**What to produce**
Copy each of the entries below word for word, without the pictures.

**Data excerpts**
====
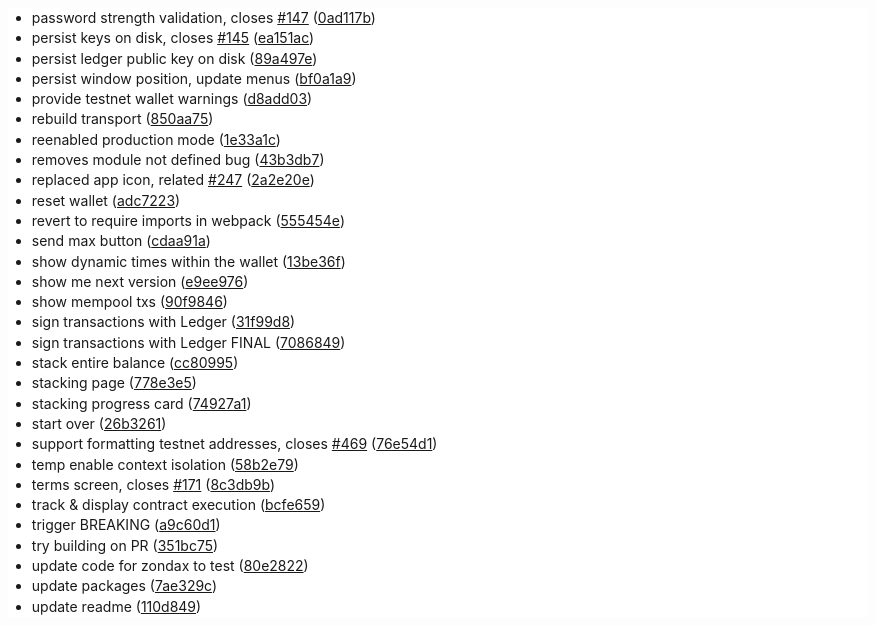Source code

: * password strength validation, closes [#147](https://github.com/blockstack/stacks-wallet/issues/147) ([0ad117b](https://github.com/blockstack/stacks-wallet/commit/0ad117bceaea8932edae882ec8ac2fccccd6f71b))
* persist keys on disk, closes [#145](https://github.com/blockstack/stacks-wallet/issues/145) ([ea151ac](https://github.com/blockstack/stacks-wallet/commit/ea151ac1e5e4b404e56796db4bb1e44f59e1960b))
* persist ledger public key on disk ([89a497e](https://github.com/blockstack/stacks-wallet/commit/89a497eb70820d78094cd6842ce44c83bdc49a74))
* persist window position, update menus ([bf0a1a9](https://github.com/blockstack/stacks-wallet/commit/bf0a1a9307b69c06950628594505427554ebc8d9))
* provide testnet wallet warnings ([d8add03](https://github.com/blockstack/stacks-wallet/commit/d8add031087c07f7c94cbf7fbd72c70d7512d4d7))
* rebuild transport ([850aa75](https://github.com/blockstack/stacks-wallet/commit/850aa75d17eb0b2741940f37df719411d75ffaf9))
* reenabled production mode ([1e33a1c](https://github.com/blockstack/stacks-wallet/commit/1e33a1cd62236de00d82fceb23abb7d49bb45e72))
* removes module not defined bug ([43b3db7](https://github.com/blockstack/stacks-wallet/commit/43b3db751ff4029cb269ff7e6f340f122f0f7d3d))
* replaced app icon, related [#247](https://github.com/blockstack/stacks-wallet/issues/247) ([2a2e20e](https://github.com/blockstack/stacks-wallet/commit/2a2e20e0e63fd83aa6978b5abeec2ca87df0f701))
* reset wallet ([adc7223](https://github.com/blockstack/stacks-wallet/commit/adc7223d8effa2f056310012c0996c7d5821c52f))
* revert to require imports in webpack ([555454e](https://github.com/blockstack/stacks-wallet/commit/555454e6fc43f351c85c5c76f104467a68e416a3))
* send max button ([cdaa91a](https://github.com/blockstack/stacks-wallet/commit/cdaa91acb3d8ca58a72fd7c2ae05d2bb6b0748b6))
* show dynamic times within the wallet ([13be36f](https://github.com/blockstack/stacks-wallet/commit/13be36f18e02cf772f6f04a03465bb69c282bc1b))
* show me next version ([e9ee976](https://github.com/blockstack/stacks-wallet/commit/e9ee9762f75a55acb37019eee247ec53a20b48a1))
* show mempool txs ([90f9846](https://github.com/blockstack/stacks-wallet/commit/90f9846959ba3fe9cfa8dd8b379863b2c6603a64))
* sign transactions with Ledger ([31f99d8](https://github.com/blockstack/stacks-wallet/commit/31f99d8205f097192c89b86e1b745d043f1c2c25))
* sign transactions with Ledger FINAL ([7086849](https://github.com/blockstack/stacks-wallet/commit/70868492e4160cb13da55d387be6587e7f20fbc4))
* stack entire balance ([cc80995](https://github.com/blockstack/stacks-wallet/commit/cc80995956c0d261044be5fc795ccedf9c003faa))
* stacking page ([778e3e5](https://github.com/blockstack/stacks-wallet/commit/778e3e51f1672eb77aab3e749b037a0324a5c19e))
* stacking progress card ([74927a1](https://github.com/blockstack/stacks-wallet/commit/74927a13aeb1fa085bcc1ca1c40db720311f60dc))
* start over ([26b3261](https://github.com/blockstack/stacks-wallet/commit/26b3261ae818a72658aafb822d5938a32fd8b901))
* support formatting testnet addresses, closes [#469](https://github.com/blockstack/stacks-wallet/issues/469) ([76e54d1](https://github.com/blockstack/stacks-wallet/commit/76e54d163a809d6edf1b28a317171efe1bf8a9de))
* temp enable context isolation ([58b2e79](https://github.com/blockstack/stacks-wallet/commit/58b2e79058e8f3f6d213ff8c71e753a8f00da5f2))
* terms screen, closes [#171](https://github.com/blockstack/stacks-wallet/issues/171) ([8c3db9b](https://github.com/blockstack/stacks-wallet/commit/8c3db9bcd85e37552f35af0477a88ac25ed4891b))
* track & display contract execution ([bcfe659](https://github.com/blockstack/stacks-wallet/commit/bcfe659f886f366edbd64b1c2b0ed4b44892c262))
* trigger BREAKING ([a9c60d1](https://github.com/blockstack/stacks-wallet/commit/a9c60d163f4557fdc88ac1b40595d7e685501f59))
* try building on PR ([351bc75](https://github.com/blockstack/stacks-wallet/commit/351bc75853aa75f1fab24506a3b62d6e03bfdef0))
* update code for zondax to test ([80e2822](https://github.com/blockstack/stacks-wallet/commit/80e2822c061af46ca49a216b247a5147aca79645))
* update packages ([7ae329c](https://github.com/blockstack/stacks-wallet/commit/7ae329c8590c2d968115c1ca164f2d4fe639ca34))
* update readme ([110d849](https://github.com/blockstack/stacks-wallet/commit/110d849b87a037eb76b47a746dd36e45471b10fc))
====
**Exercise response**
Source code

: * password strength validation, closes [#147](https://github.com/blockstack/stacks-wallet/issues/147) ([0ad117b](https://github.com/blockstack/stacks-wallet/commit/0ad117bceaea8932edae882ec8ac2fccccd6f71b))
* persist keys on disk, closes [#145](https://github.com/blockstack/stacks-wallet/issues/145) ([ea151ac](https://github.com/blockstack/stacks-wallet/commit/ea151ac1e5e4b404e56796db4bb1e44f59e1960b))
* persist ledger public key on disk ([89a497e](https://github.com/blockstack/stacks-wallet/commit/89a497eb70820d78094cd6842ce44c83bdc49a74))
* persist window position, update menus ([bf0a1a9](https://github.com/blockstack/stacks-wallet/commit/bf0a1a9307b69c06950628594505427554ebc8d9))
* provide testnet wallet warnings ([d8add03](https://github.com/blockstack/stacks-wallet/commit/d8add031087c07f7c94cbf7fbd72c70d7512d4d7))
* rebuild transport ([850aa75](https://github.com/blockstack/stacks-wallet/commit/850aa75d17eb0b2741940f37df719411d75ffaf9))
* reenabled production mode ([1e33a1c](https://github.com/blockstack/stacks-wallet/commit/1e33a1cd62236de00d82fceb23abb7d49bb45e72))
* removes module not defined bug ([43b3db7](https://github.com/blockstack/stacks-wallet/commit/43b3db751ff4029cb269ff7e6f340f122f0f7d3d))
* replaced app icon, related [#247](https://github.com/blockstack/stacks-wallet/issues/247) ([2a2e20e](https://github.com/blockstack/stacks-wallet/commit/2a2e20e0e63fd83aa6978b5abeec2ca87df0f701))
* reset wallet ([adc7223](https://github.com/blockstack/stacks-wallet/commit/adc7223d8effa2f056310012c0996c7d5821c52f))
* revert to require imports in webpack ([555454e](https://github.com/blockstack/stacks-wallet/commit/555454e6fc43f351c85c5c76f104467a68e416a3))
* send max button ([cdaa91a](https://github.com/blockstack/stacks-wallet/commit/cdaa91acb3d8ca58a72fd7c2ae05d2bb6b0748b6))
* show dynamic times within the wallet ([13be36f](https://github.com/blockstack/stacks-wallet/commit/13be36f18e02cf772f6f04a03465bb69c282bc1b))
* show me next version ([e9ee976](https://github.com/blockstack/stacks-wallet/commit/e9ee9762f75a55acb37019eee247ec53a20b48a1))
* show mempool txs ([90f9846](https://github.com/blockstack/stacks-wallet/commit/90f9846959ba3fe9cfa8dd8b379863b2c6603a64))
* sign transactions with Ledger ([31f99d8](https://github.com/blockstack/stacks-wallet/commit/31f99d8205f097192c89b86e1b745d043f1c2c25))
* sign transactions with Ledger FINAL ([7086849](https://github.com/blockstack/stacks-wallet/commit/70868492e4160cb13da55d387be6587e7f20fbc4))
* stack entire balance ([cc80995](https://github.com/blockstack/stacks-wallet/commit/cc80995956c0d261044be5fc795ccedf9c003faa))
* stacking page ([778e3e5](https://github.com/blockstack/stacks-wallet/commit/778e3e51f1672eb77aab3e749b037a0324a5c19e))
* stacking progress card ([74927a1](https://github.com/blockstack/stacks-wallet/commit/74927a13aeb1fa085bcc1ca1c40db720311f60dc))
* start over ([26b3261](https://github.com/blockstack/stacks-wallet/commit/26b3261ae818a72658aafb822d5938a32fd8b901))
* support formatting testnet addresses, closes [#469](https://github.com/blockstack/stacks-wallet/issues/469) ([76e54d1](https://github.com/blockstack/stacks-wallet/commit/76e54d163a809d6edf1b28a317171efe1bf8a9de))
* temp enable context isolation ([58b2e79](https://github.com/blockstack/stacks-wallet/commit/58b2e79058e8f3f6d213ff8c71e753a8f00da5f2))
* terms screen, closes [#171](https://github.com/blockstack/stacks-wallet/issues/171) ([8c3db9b](https://github.com/blockstack/stacks-wallet/commit/8c3db9bcd85e37552f35af0477a88ac25ed4891b))
* track & display contract execution ([bcfe659](https://github.com/blockstack/stacks-wallet/commit/bcfe659f886f366edbd64b1c2b0ed4b44892c262))
* trigger BREAKING ([a9c60d1](https://github.com/blockstack/stacks-wallet/commit/a9c60d163f4557fdc88ac1b40595d7e685501f59))
* try building on PR ([351bc75](https://github.com/blockstack/stacks-wallet/commit/351bc75853aa75f1fab24506a3b62d6e03bfdef0))
* update code for zondax to test ([80e2822](https://github.com/blockstack/stacks-wallet/commit/80e2822c061af46ca49a216b247a5147aca79645))
* update packages ([7ae329c](https://github.com/blockstack/stacks-wallet/commit/7ae329c8590c2d968115c1ca164f2d4fe639ca34))
* update readme ([110d849](https://github.com/blockstack/stacks-wallet/commit/110d849b87a037eb76b47a746dd36e45471b10fc))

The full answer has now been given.